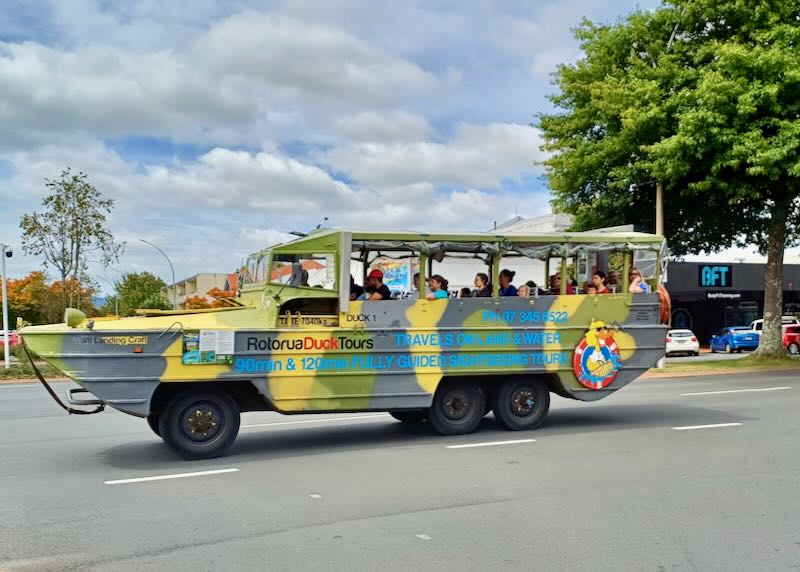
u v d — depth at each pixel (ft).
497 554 18.24
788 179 69.21
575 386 36.78
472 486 25.26
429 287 35.78
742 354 126.93
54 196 105.40
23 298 170.09
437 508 22.50
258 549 18.83
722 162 65.98
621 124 73.31
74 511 22.75
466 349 34.60
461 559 17.88
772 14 67.77
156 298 161.58
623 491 24.38
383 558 18.01
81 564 17.87
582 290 38.17
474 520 21.18
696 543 19.03
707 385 58.75
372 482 26.03
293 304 33.24
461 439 34.47
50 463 30.40
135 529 20.75
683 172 67.97
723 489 24.57
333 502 23.36
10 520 21.81
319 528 20.58
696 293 144.36
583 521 21.01
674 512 21.88
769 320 81.10
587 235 36.73
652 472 27.17
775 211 78.69
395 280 36.37
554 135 80.84
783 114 65.36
..........
**Work instructions:** Omit the pictures, then output the rest of the listing exactly.

**Task answer:**
u v d — depth at each pixel (ft).
497 554 18.24
788 179 69.21
575 386 36.78
472 486 25.26
429 287 35.78
742 354 126.93
54 196 105.40
23 298 170.09
437 508 22.50
258 549 18.83
722 162 65.98
621 124 73.31
74 511 22.75
466 349 34.60
461 559 17.88
772 14 67.77
156 298 161.58
623 491 24.38
383 558 18.01
81 564 17.87
582 290 38.17
474 520 21.18
696 543 19.03
707 385 58.75
372 482 26.03
293 304 33.24
461 439 34.47
50 463 30.40
135 529 20.75
683 172 67.97
723 489 24.57
333 502 23.36
10 520 21.81
319 528 20.58
696 293 144.36
583 521 21.01
674 512 21.88
769 320 81.10
587 235 36.73
652 472 27.17
775 211 78.69
395 280 36.37
554 135 80.84
783 114 65.36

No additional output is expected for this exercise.